Poverty

Motorama

Talitres – 2015
par Michael, le 19 janvier 2015
9

On est contents de retrouver Motorama. Très contents même. Même si on se demande comment le groupe a trouvé le temps d’enregistrer ce nouvel album, lui qui est sans cesse sur la route depuis la sortie de Calendar il y a deux ans. Ainsi, il écume la planète du fin fond de sa Russie, à l’Amérique latine en passant par le vieux contient qu’ils ont déjà maintes fois sillonné. On est donc très heureux de commencer cette nouvelle année avec Poverty. Un album assez paradoxal et mystérieux, dont on n’a pas encore complètement digéré toutes les nuances. En tout état de cause le titre est assez juste et correspond à l’esprit : encore plus d’ascèse que sur Calendar et Alps, et un parti pris sonore et esthétique extrêmement cohérent. Comme le suggère la pochette - et le titre donc - le groupe semble entré dans sa période arte povera, ou du moins dans une réduction de palette que l’on devine très certainement voulue.
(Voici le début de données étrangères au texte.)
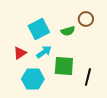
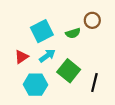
green square: (64, 66) -> (69, 71), turned 35

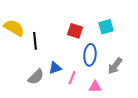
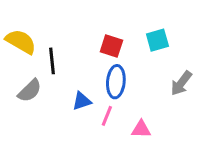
blue ellipse: (90, 55) -> (116, 82), moved
gray arrow: (115, 66) -> (181, 83), moved
gray semicircle: (36, 77) -> (30, 91), moved

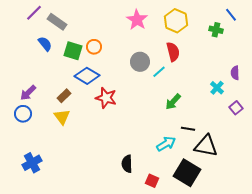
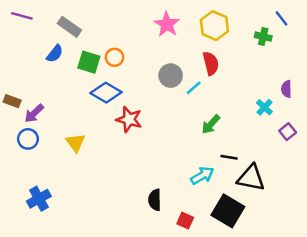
purple line: (34, 13) -> (22, 16), moved, turned 60
blue semicircle: (45, 44) -> (55, 54), turned 77
brown rectangle: (64, 96) -> (12, 101), moved, turned 64

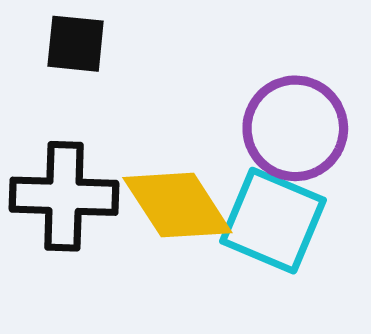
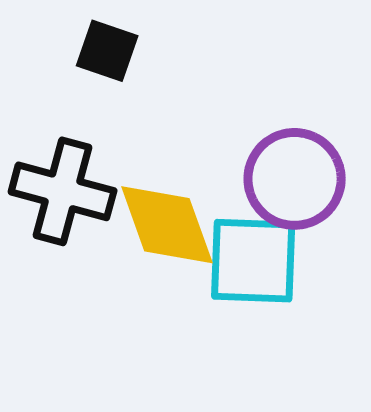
cyan square: (273, 221) -> (253, 261), turned -34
Poverty fait le choix du noir et blanc et ne dérogera pas à cette approche tout du long, cherchant et trouvant dans cette contrainte tout un éventail de nuances allant du blanc cassé au gris, ni jamais trop clair, ni jamais trop sombre. Un album entre chien et loup en somme. Plus concrètement, quasi-exit les guitares de Vladislav Parshin qui semble se cantonner au chant, et bonjour les claviers de Alexander Norets qui sont systématiquement plus présents dans l’architecture des morceaux et dans le mix général. Des claviers que l’on jurerait tous droits sortis du Closer de Joy Division ou du Seventeen Seconds de Cure.

Pourtant, même si le groupe a souvent été comparé aux deux groupes susmentionnés (en grande partie de par la voix de Vladislav et le côté sec comme une trique de la musique), on a toujours trouvé plus d'accointances avec les prestigieuses écuries Sarah Records ou Flying Nun Records. A la fois dans son approche générale (une ligne claire mélodique et tendue mélangeant mélancolie et euphorie), mais aussi dans les paroles de ce surprenant Vladislav. On ne sait pas trop de quoi parlent ces textes, mais on est clairement loin du mal-être et du romantisme froid de Ian Curtis ou Robert Smith. L’allusif est ici de mise, comme les phrases courtes et simples où il semble souvent question de solitude ou de communication, comme dans la belle et cruelle dernière piste de l'album "Write To Me" dans laquelle le narrateur ne supporte plus la voix humaine et son incessant babil, loghorée dépourvue de sens, et implore son amante d'utiliser sa plume putôt que sa langue.   

Le paradoxe, c'est donc que les titres de Poverty paraissent d'une froideur glaciale, toujours menés pieds au plancher sans jamais descendre en dessous des 130 bpm, comme l'illustre l'intriguant "Dispersed Energy". Cela tient principalement au son où les guitares carillonnantes de Maxim Polivanoc luttent désormais à armes égales avec les claviers d'Alexander Norets. Force est pourtant de constater que la vue d'ensemble offre une toute autre perspective: on ne parlera peut être pas de chaleur, mais d'une douceur que l'on n'avait pas encore sentie chez Motorama et qui semble se dessiner ici. Le groupe pourtant très marqué dans ses choix esthétiques se découvre en fait une nouvelle facette. Une facette que l'on a hâte de redécouvrir sur scène d'ici peu.